Некоторое время Лена стояла еще в дверях. И вдруг краска стыда бросилась ей в лицо, уши, шею. Высоко подняв голову, с одеревеневшими губами, Лена прошла мимо Лизы и Адочки, удивленно проводивших ее глазами.

За завтраком Лена узнала, что старый Гиммер, бывший членом попечительного совета коммерческого училища, удовлетворил просьбу Сурковых и дал им письмо к директору, где он писал, что Петр Сурков достаточно наказан за свой проступок и может быть восстановлен в правах учащегося.

XIII

После завтрака Лиза и Адочка ушли в гимназию. К десяти часам уехал в контору старый Гиммер.

Лена все ожидала, что, раз ее привезли сюда, кто-нибудь займется ею или укажет, что она должна делать, но никто ей ничего не указывал, и она, скучая, болталась в столовой.

Часам к одиннадцати вышел к завтраку Таточка в длинном мохнатом халате и в туфлях. Таточка сильно разросся и потолстел, он начинал лысеть. Заметив Лену, он несколько мгновений задержал на ней свой невнимательный взгляд.

— Это что за экземпляр? — сказал он, неизвестно к кому обращаясь, и тут же забыл о ее присутствии.

Лена с удивлением посмотрела на него и, не поняв, что он сказал и к чему это, не обиделась на него.

Но Таточка окончательно удивил ее, когда, разложив перед собой газеты и журналы и искоса заглядывая в них, он разрезал вдоль французскую булку, намазал маслом, переложил икрой и съел всю булку и выпил два стакана кофе, а потом разрезал так же вторую булку, переложил сыром и выпил еще два стакана кофе.

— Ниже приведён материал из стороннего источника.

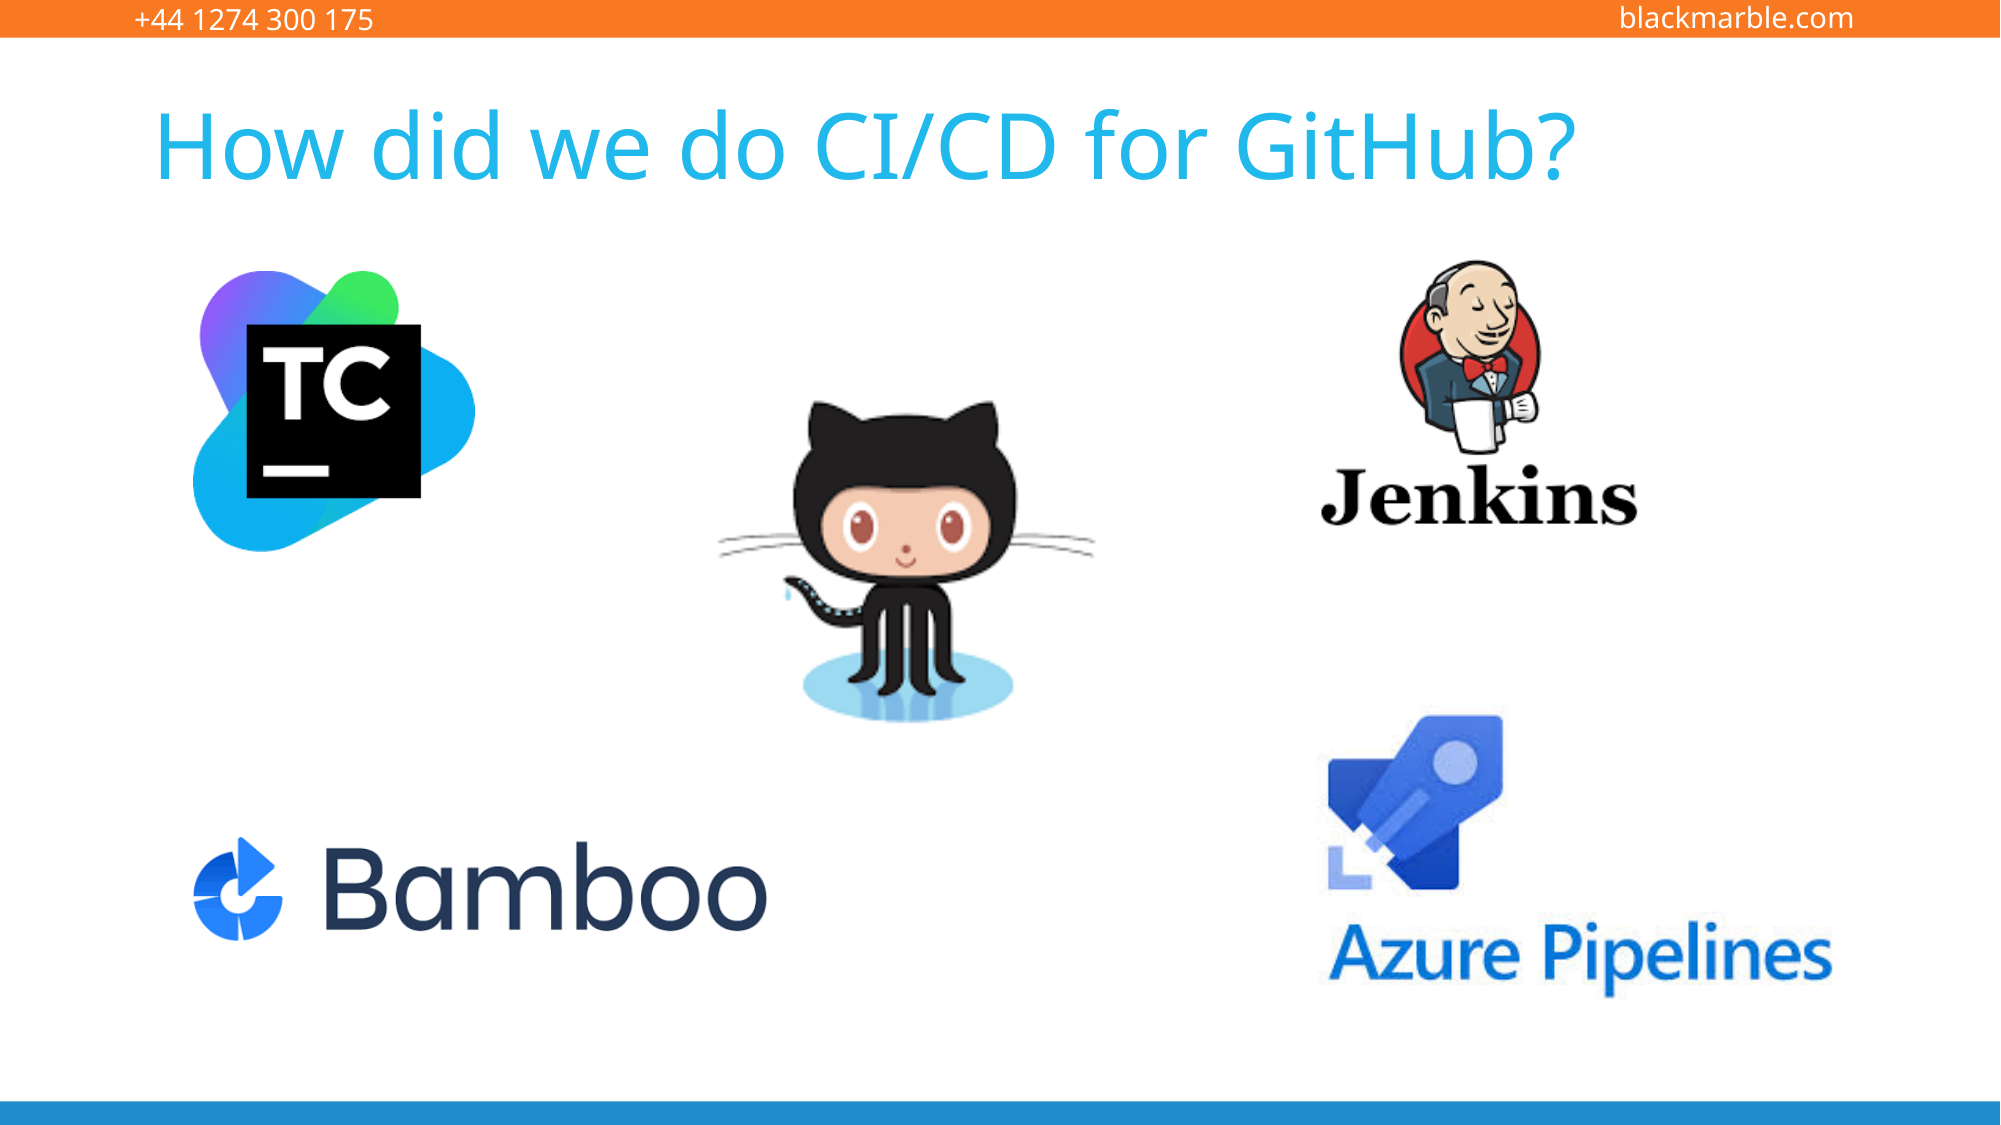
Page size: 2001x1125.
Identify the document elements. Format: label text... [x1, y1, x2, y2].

picture [1303, 691, 1847, 1004]
picture [1303, 222, 1656, 574]
picture [710, 359, 1108, 766]
title How did we do CI/CD for GitHub? [137, 92, 1863, 311]
picture [193, 837, 767, 941]
picture [193, 271, 475, 553]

Таточка два года назад окончил гимназию. Еще в гимназии он начал заниматься живописью и по окончании хотел поступить в художественную академию. Однако в академию его не приняли, сказав, что у него нет никаких способностей к живописи. Таточка не обиделся на академию, ибо что можно было и ожидать от этих законсервированных представителей старого художественного направления?

Вернувшись к отцу, он занялся тем, что стал изучать новейшую философию, выбирая такую, что помрачнее, и писать масляными красками какие-то длинные лица и деревья.

Однажды он издал даже книгу стихов, которую он в предисловии сам охарактеризовал как "полубред, полудействительность, полубодрствование, полусон, жар избытого томления и хмель зарождающейся жизни, кипение и нежность, силу и слабость — непостижимую, но действительную, странную, но несомненную, крутящую мысли и сжимающую сердце мистику зачатия…".

"Какая необыкновенная тишина, — писал он о собственных стихах, — какая чуткая сонь, важно-цветистая, торжественно полыхающая пламенем голубизны!.."

Книжка Таточки была издана на средства отца, в роскошном переплете, в двенадцати пронумерованных и поименованных экземплярах, — она была роздана только понимающим. Вокруг Таточки образовался кружок, с величайшим презрением относившийся ко всякого рода человеческой деятельности, кроме той, какой он сам занимался.

Таточка вставал не ранее двенадцати часов дня, обильно завтракал. После того два-три часа он занимался живописью или чтением, или писал стихи. К началу занятий уже стояли возле на столике два раскупоренных ящичка с японскими апельсинами и мандаринами. Во время работы Таточка рассеянно запускал свою белую полную руку в ящики, — к концу занятий обычно оба ящика бывали опорожнены.